In traditional contracts, lower royalty rates are a trade-off in exchange for publishing services: editing, cover art, marketing expertise, etc. However, in this contract, Amazon is asking authors to do all of that themselves (see the Submission information above). They already have an engine to automatically convert files into ebooks for free. So what are they doing to earn their 50% of the profits?

Marketing? Advertising? Possibly. However, the contract is vague on this point and makes no firm commitment.

Basically, authors are expected to do everything a self-published author would do, but pay Amazon like it’s a traditional publisher. This is the sort of thing that makes me wonder if I’m missing something.

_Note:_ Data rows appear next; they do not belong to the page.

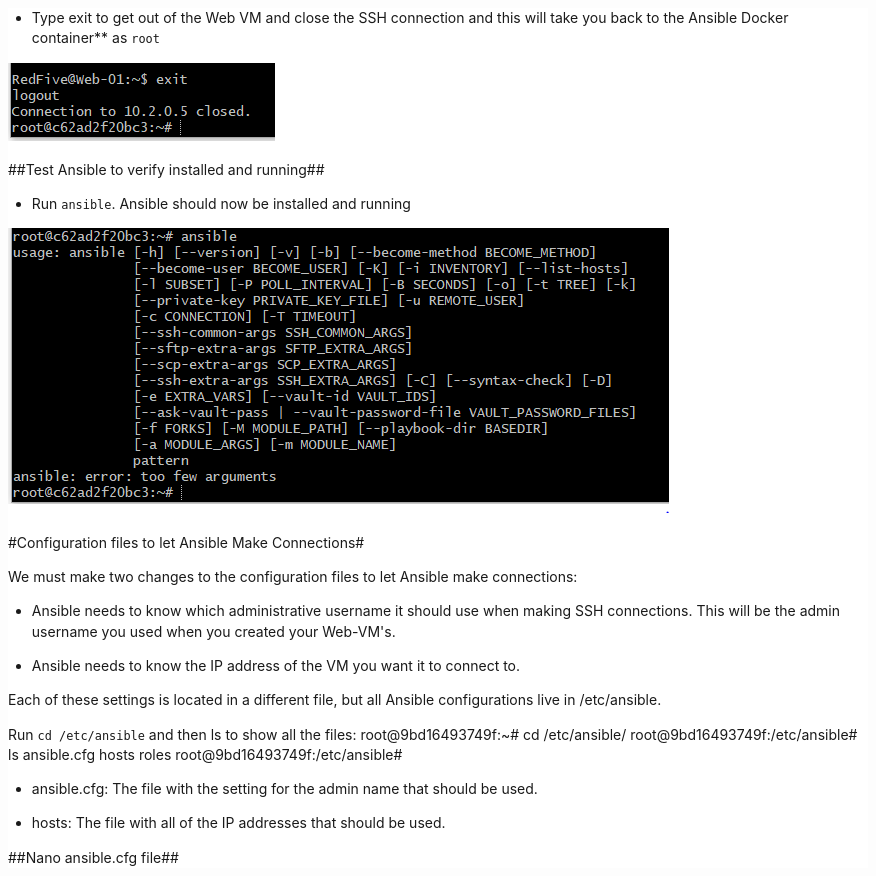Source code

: - Type exit to get out of the Web VM and close the SSH connection and this will take you back to the Ansible Docker container** as `root`

![](Images/AZ_02_WEBVM_exit.PNG)




  ##Test Ansible to verify installed and running##

- Run `ansible`.  Ansible should now be installed and running

![](Images/AZ_01_ansible.PNG)


#Configuration files to let Ansible Make Connections#

We must make two changes to the configuration files to let Ansible make connections:

   - Ansible needs to know which administrative username it should use when making SSH connections. This will be the admin username you used when you 
     created your Web-VM's.

   - Ansible needs to know the IP address of the VM you want it to connect to.

Each of these settings is located in a different file, but all Ansible configurations live in /etc/ansible.

Run `cd /etc/ansible` and then ls to show all the files:
root@9bd16493749f:~# cd /etc/ansible/
root@9bd16493749f:/etc/ansible# ls
ansible.cfg  hosts  roles
root@9bd16493749f:/etc/ansible#


  - ansible.cfg: The file with the setting for the admin name that should be used.

  - hosts: The file with all of the IP addresses that should be used.
  
   ##Nano ansible.cfg file##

On top of that, the contract also offers 20/25% royalties on audio and translation sales. However, Amazon make no commitment to making those publications actually happen The contract is unclear just who would pay for the audio to be produced or the text to be translated. Given what they expect for the initial manuscript, why would we assume they’re willing to outlay any money at all? If so, how do they justify such low royalties? How is a book in French any different to a book in German, when it comes to digital files and royalties?

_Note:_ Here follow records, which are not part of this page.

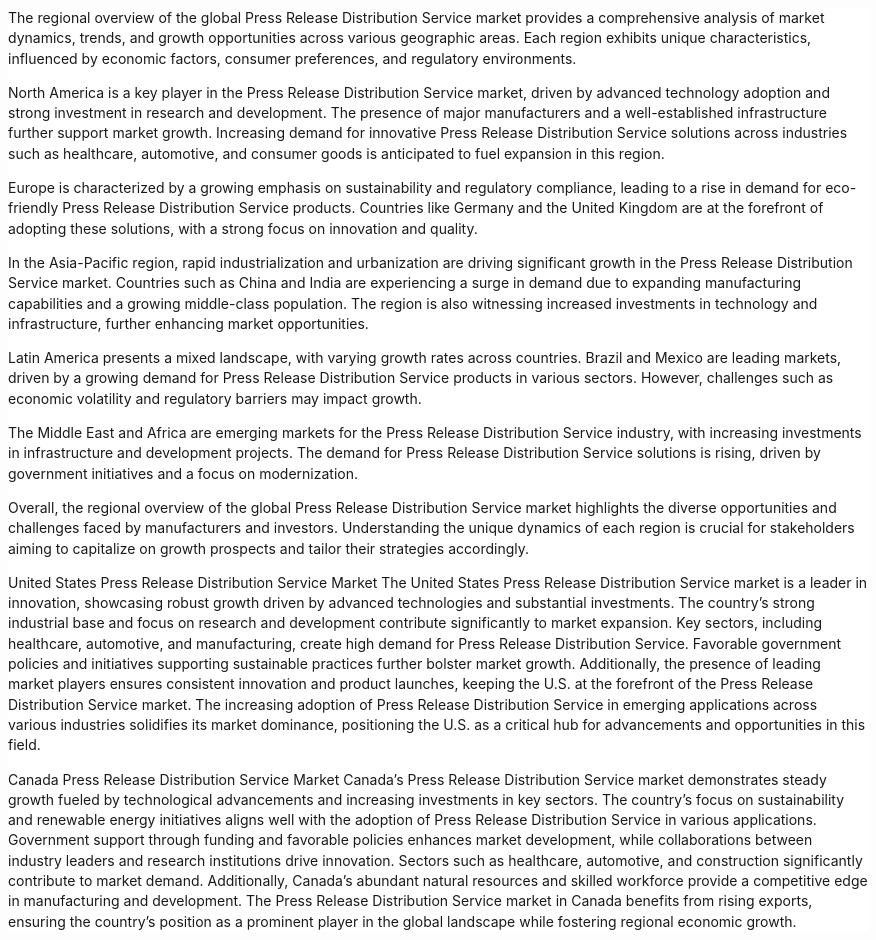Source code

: The regional overview of the global Press Release Distribution Service market provides a comprehensive analysis of market dynamics, trends, and growth opportunities across various geographic areas. Each region exhibits unique characteristics, influenced by economic factors, consumer preferences, and regulatory environments.

North America is a key player in the Press Release Distribution Service market, driven by advanced technology adoption and strong investment in research and development. The presence of major manufacturers and a well-established infrastructure further support market growth. Increasing demand for innovative Press Release Distribution Service solutions across industries such as healthcare, automotive, and consumer goods is anticipated to fuel expansion in this region.

Europe is characterized by a growing emphasis on sustainability and regulatory compliance, leading to a rise in demand for eco-friendly Press Release Distribution Service products. Countries like Germany and the United Kingdom are at the forefront of adopting these solutions, with a strong focus on innovation and quality.

In the Asia-Pacific region, rapid industrialization and urbanization are driving significant growth in the Press Release Distribution Service market. Countries such as China and India are experiencing a surge in demand due to expanding manufacturing capabilities and a growing middle-class population. The region is also witnessing increased investments in technology and infrastructure, further enhancing market opportunities.

Latin America presents a mixed landscape, with varying growth rates across countries. Brazil and Mexico are leading markets, driven by a growing demand for Press Release Distribution Service products in various sectors. However, challenges such as economic volatility and regulatory barriers may impact growth.

The Middle East and Africa are emerging markets for the Press Release Distribution Service industry, with increasing investments in infrastructure and development projects. The demand for Press Release Distribution Service solutions is rising, driven by government initiatives and a focus on modernization.

Overall, the regional overview of the global Press Release Distribution Service market highlights the diverse opportunities and challenges faced by manufacturers and investors. Understanding the unique dynamics of each region is crucial for stakeholders aiming to capitalize on growth prospects and tailor their strategies accordingly.

United States Press Release Distribution Service Market
The United States Press Release Distribution Service market is a leader in innovation, showcasing robust growth driven by advanced technologies and substantial investments. The country’s strong industrial base and focus on research and development contribute significantly to market expansion. Key sectors, including healthcare, automotive, and manufacturing, create high demand for Press Release Distribution Service. Favorable government policies and initiatives supporting sustainable practices further bolster market growth. Additionally, the presence of leading market players ensures consistent innovation and product launches, keeping the U.S. at the forefront of the Press Release Distribution Service market. The increasing adoption of Press Release Distribution Service in emerging applications across various industries solidifies its market dominance, positioning the U.S. as a critical hub for advancements and opportunities in this field.

Canada Press Release Distribution Service Market
Canada’s Press Release Distribution Service market demonstrates steady growth fueled by technological advancements and increasing investments in key sectors. The country’s focus on sustainability and renewable energy initiatives aligns well with the adoption of Press Release Distribution Service in various applications. Government support through funding and favorable policies enhances market development, while collaborations between industry leaders and research institutions drive innovation. Sectors such as healthcare, automotive, and construction significantly contribute to market demand. Additionally, Canada’s abundant natural resources and skilled workforce provide a competitive edge in manufacturing and development. The Press Release Distribution Service market in Canada benefits from rising exports, ensuring the country’s position as a prominent player in the global landscape while fostering regional economic growth.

(Note: I don’t know the normal kinds of royalties for audio books. If anyone can give me some insight, please do!)

Compared to their own KDP Select program, I’m struggling to see what kind of advantage an author would have as part of the Kindle Scout program.

In a publishing deal, it is expected that both sides take a risk. The publisher invests capital to get the book published and out there, and the author trusts the publisher to help make their book a success, and not let it languish in licensing rights hell for years on end, never to see the light of day. Risk on both sides, resting on the faith that this book that both parties are investing in will sell well.

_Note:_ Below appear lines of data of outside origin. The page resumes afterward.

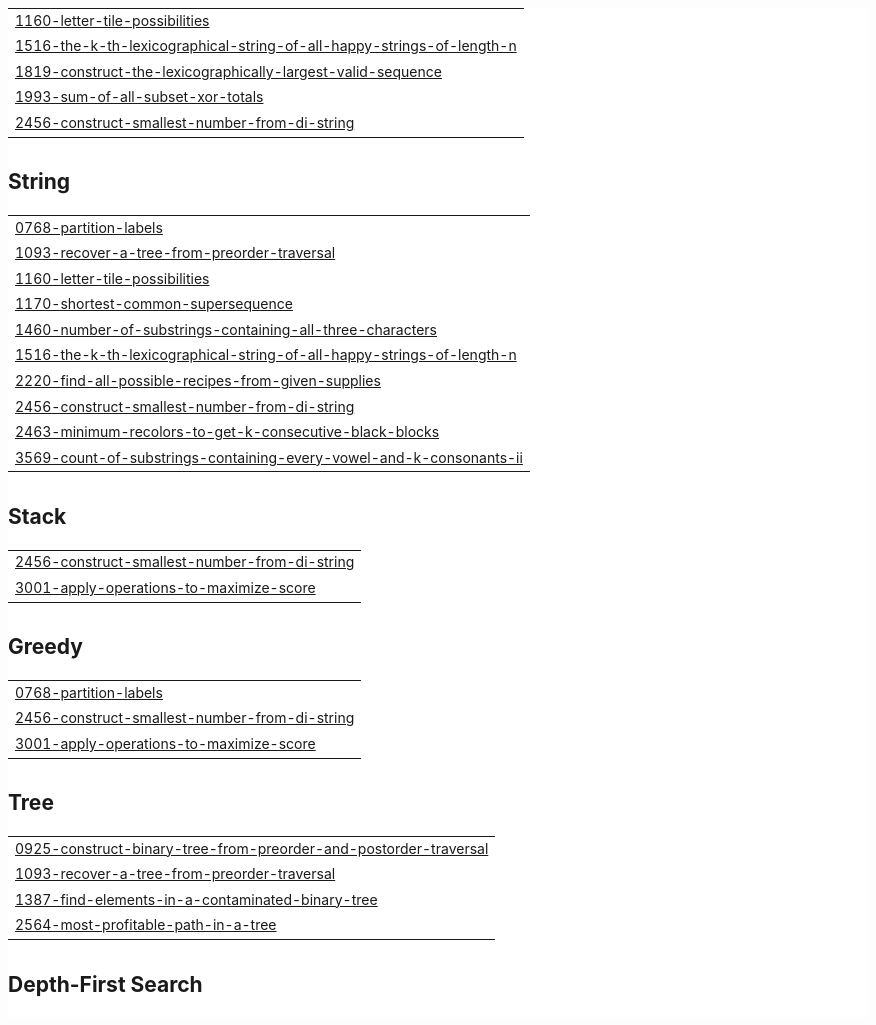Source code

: |  |
| ------- |
| [1160-letter-tile-possibilities](https://github.com/ASWINPRABUSIVA/Leetcode/tree/master/1160-letter-tile-possibilities) |
| [1516-the-k-th-lexicographical-string-of-all-happy-strings-of-length-n](https://github.com/ASWINPRABUSIVA/Leetcode/tree/master/1516-the-k-th-lexicographical-string-of-all-happy-strings-of-length-n) |
| [1819-construct-the-lexicographically-largest-valid-sequence](https://github.com/ASWINPRABUSIVA/Leetcode/tree/master/1819-construct-the-lexicographically-largest-valid-sequence) |
| [1993-sum-of-all-subset-xor-totals](https://github.com/ASWINPRABUSIVA/Leetcode/tree/master/1993-sum-of-all-subset-xor-totals) |
| [2456-construct-smallest-number-from-di-string](https://github.com/ASWINPRABUSIVA/Leetcode/tree/master/2456-construct-smallest-number-from-di-string) |
## String
|  |
| ------- |
| [0768-partition-labels](https://github.com/ASWINPRABUSIVA/Leetcode/tree/master/0768-partition-labels) |
| [1093-recover-a-tree-from-preorder-traversal](https://github.com/ASWINPRABUSIVA/Leetcode/tree/master/1093-recover-a-tree-from-preorder-traversal) |
| [1160-letter-tile-possibilities](https://github.com/ASWINPRABUSIVA/Leetcode/tree/master/1160-letter-tile-possibilities) |
| [1170-shortest-common-supersequence](https://github.com/ASWINPRABUSIVA/Leetcode/tree/master/1170-shortest-common-supersequence) |
| [1460-number-of-substrings-containing-all-three-characters](https://github.com/ASWINPRABUSIVA/Leetcode/tree/master/1460-number-of-substrings-containing-all-three-characters) |
| [1516-the-k-th-lexicographical-string-of-all-happy-strings-of-length-n](https://github.com/ASWINPRABUSIVA/Leetcode/tree/master/1516-the-k-th-lexicographical-string-of-all-happy-strings-of-length-n) |
| [2220-find-all-possible-recipes-from-given-supplies](https://github.com/ASWINPRABUSIVA/Leetcode/tree/master/2220-find-all-possible-recipes-from-given-supplies) |
| [2456-construct-smallest-number-from-di-string](https://github.com/ASWINPRABUSIVA/Leetcode/tree/master/2456-construct-smallest-number-from-di-string) |
| [2463-minimum-recolors-to-get-k-consecutive-black-blocks](https://github.com/ASWINPRABUSIVA/Leetcode/tree/master/2463-minimum-recolors-to-get-k-consecutive-black-blocks) |
| [3569-count-of-substrings-containing-every-vowel-and-k-consonants-ii](https://github.com/ASWINPRABUSIVA/Leetcode/tree/master/3569-count-of-substrings-containing-every-vowel-and-k-consonants-ii) |
## Stack
|  |
| ------- |
| [2456-construct-smallest-number-from-di-string](https://github.com/ASWINPRABUSIVA/Leetcode/tree/master/2456-construct-smallest-number-from-di-string) |
| [3001-apply-operations-to-maximize-score](https://github.com/ASWINPRABUSIVA/Leetcode/tree/master/3001-apply-operations-to-maximize-score) |
## Greedy
|  |
| ------- |
| [0768-partition-labels](https://github.com/ASWINPRABUSIVA/Leetcode/tree/master/0768-partition-labels) |
| [2456-construct-smallest-number-from-di-string](https://github.com/ASWINPRABUSIVA/Leetcode/tree/master/2456-construct-smallest-number-from-di-string) |
| [3001-apply-operations-to-maximize-score](https://github.com/ASWINPRABUSIVA/Leetcode/tree/master/3001-apply-operations-to-maximize-score) |
## Tree
|  |
| ------- |
| [0925-construct-binary-tree-from-preorder-and-postorder-traversal](https://github.com/ASWINPRABUSIVA/Leetcode/tree/master/0925-construct-binary-tree-from-preorder-and-postorder-traversal) |
| [1093-recover-a-tree-from-preorder-traversal](https://github.com/ASWINPRABUSIVA/Leetcode/tree/master/1093-recover-a-tree-from-preorder-traversal) |
| [1387-find-elements-in-a-contaminated-binary-tree](https://github.com/ASWINPRABUSIVA/Leetcode/tree/master/1387-find-elements-in-a-contaminated-binary-tree) |
| [2564-most-profitable-path-in-a-tree](https://github.com/ASWINPRABUSIVA/Leetcode/tree/master/2564-most-profitable-path-in-a-tree) |
## Depth-First Search
|  |
| ------- |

Apart from a measly initial outlay of $1,500, Amazon are taking no risk at all. And considering the millions they’re pumping into the KDP Select program right now, that hardly seems like a drop in the bucket. The risk is all on the author.

Those are the scariest parts of the contract. There are many more items in it than that, and I encourage you to take a look.


Preying on Inexperienced Authors

This is a big concern of mine. I consider myself fairly savvy, and even I’m surprised about just how brazenly unethical and disreputable Amazon’s terms are.

I worry that writers won’t question those terms enough. Amazon is doing a good job of spotlighting the parts they want people to see. It’s easy to be dazzled and tempted by everything that a publishing contract has to offer. It’s easy to assume that Amazon is good to authors (after all, look at the awesome success stories that have come out of KDP Select, and that was all Amazon, right?). It’s easy to assume that this contract must be a standard publishing one, because why would they offer anything else?

Publishers of all sizes and types offer dodgy contracts all the time. Amazon is not blazing new ground here; part of why I jumped on this so quick is that it is sadly familiar. Reputable sites will tell you that the kind of things I have pointed out are not good for you, your books, or your career.

It’s the inexperienced authors that are most at risk to tactics such as this. First-time authors with dreams in their eyes. I know, I get it; I’ve been there, and sometimes I still feel that way. But please, please, don’t let it blind you.

Beware, my friends. Always get a professional opinion on a deal like this – any deal, Amazon-born or otherwise. Publishing contracts are a minefield and while it’s tempting to skip on through it with delight, because hey, publishing contract, stop. Stop and check and demand a good deal, because you deserve it.

I don’t think any authors deserve what Amazon is offering them.